La réalité c'est que non seulement votre gouvernement censure et déforme tout avec une rare fourberie et le secours d'une presse unilatérale, mais vous vous censurez les uns les autres, et cela fait des décennies que cela dure et que les "intellectuels" s'auto-sélectionnent entre eux. De sorte que la société occidentale entière a complètement perdu tout bon sens et tout sens critique. Vous croyez systématiquement la pire propagande parce qu'on vous a persuadés que les Russes sont par essence, par nature, capables de tout. Hypnotisés sur la révolution d'octobre, dont on met complaisemment les affreuses conséquences sur le dos des seuls Russes, alors que toutes les régions de l'empire y ont participé, et que ses cadres étaient majoritairement non russes et russophobes, vous êtes incapables de voir ce qui se commet aujourd'hui, sous l'impulsion de malfaiteurs supranationaux, autrement dangereux et atroces que Poutine. Comme disait déjà Céline, Staline a le dos large. Les Russes aussi.
Pourquoi croyez-vous que je vis ici, au pays du vilain méchant Poutine, par masochisme? J'écris sous la dictée d'un tchékiste qui me braque un revolver sur la tempe? Ou bien je suis soudoyée peut-être?
J'ai horreur de la politique, et n'en parlerais jamais, si je n'avais les yeux grand ouverts sur des infamies que je ne peux cautionner, et depuis longtemps. C'est d'ailleurs pour cela que je suis monarchiste, la monarchie nous délivrait de la politique. Vous préférez prendre les vessies pour des lanternes, grand bien vous fasse.
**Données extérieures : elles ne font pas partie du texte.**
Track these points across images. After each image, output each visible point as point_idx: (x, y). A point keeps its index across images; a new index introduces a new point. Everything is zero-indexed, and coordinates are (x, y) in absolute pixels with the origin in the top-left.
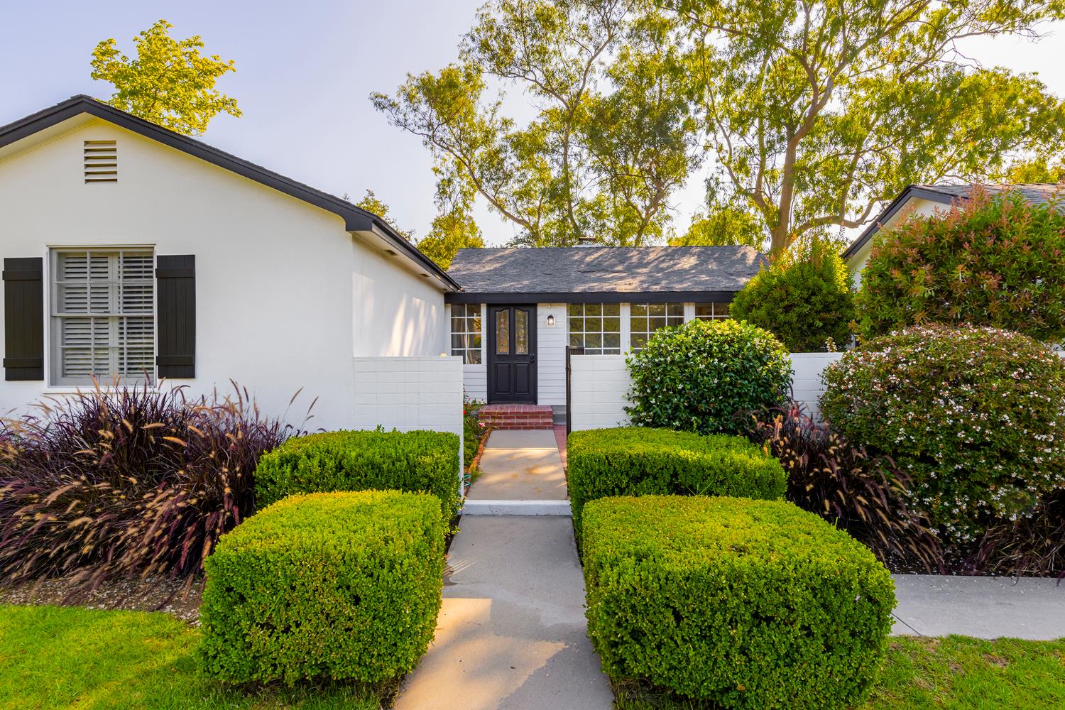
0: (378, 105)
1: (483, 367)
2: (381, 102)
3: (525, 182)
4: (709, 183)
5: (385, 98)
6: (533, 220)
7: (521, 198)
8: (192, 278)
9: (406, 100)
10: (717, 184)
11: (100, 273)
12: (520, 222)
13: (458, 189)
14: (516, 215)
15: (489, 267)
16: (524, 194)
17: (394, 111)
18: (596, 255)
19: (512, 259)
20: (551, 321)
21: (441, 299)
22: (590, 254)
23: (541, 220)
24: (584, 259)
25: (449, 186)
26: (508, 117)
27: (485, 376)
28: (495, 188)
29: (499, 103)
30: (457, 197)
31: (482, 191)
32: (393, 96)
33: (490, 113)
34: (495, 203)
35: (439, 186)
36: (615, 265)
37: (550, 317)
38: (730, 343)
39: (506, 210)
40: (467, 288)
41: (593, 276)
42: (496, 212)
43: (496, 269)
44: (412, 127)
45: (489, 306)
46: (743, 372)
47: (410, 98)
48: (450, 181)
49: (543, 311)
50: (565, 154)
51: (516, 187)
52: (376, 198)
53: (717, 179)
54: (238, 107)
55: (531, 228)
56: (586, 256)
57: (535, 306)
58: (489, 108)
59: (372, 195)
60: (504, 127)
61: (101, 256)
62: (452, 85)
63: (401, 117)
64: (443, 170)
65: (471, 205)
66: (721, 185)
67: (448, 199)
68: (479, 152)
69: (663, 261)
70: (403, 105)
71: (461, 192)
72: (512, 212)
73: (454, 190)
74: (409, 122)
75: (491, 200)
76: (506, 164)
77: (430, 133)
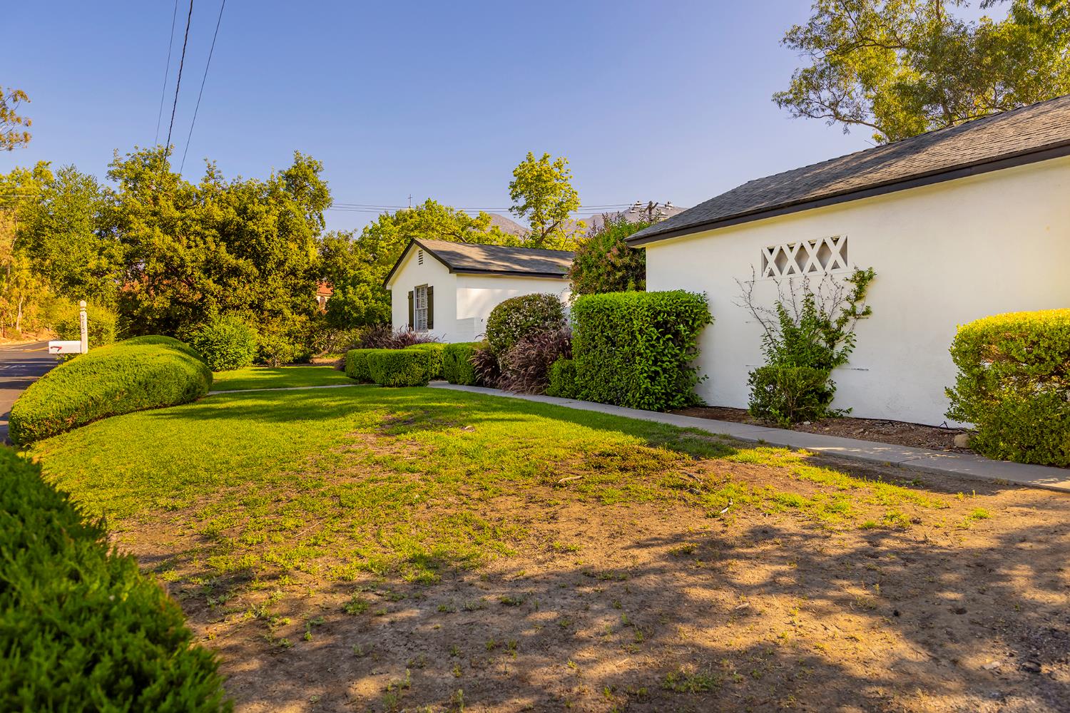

Je comprends que mon blog vous chagrine, mais que voulez-vous, sans renier du tout la France, mes ancêtres et ma culture, comme tous les étrangers qui s'obstinent ici, je suis patriote de la Russie, et cela d'autant plus, qu'on fait de l'occident un asile de fous où même les orthodoxes deviennent absurdes. Non seulement, Politkovskaïa ou pas, je préfère Poutine à Macron, Biden et autres fantoches des banksters du nouvel ordre mondial, mais je leur préfère aussi Bachar El Assad et même le défunt Saddam Hussein. Je leur préfèrerais aussi bien un crocodile, d'ailleurs.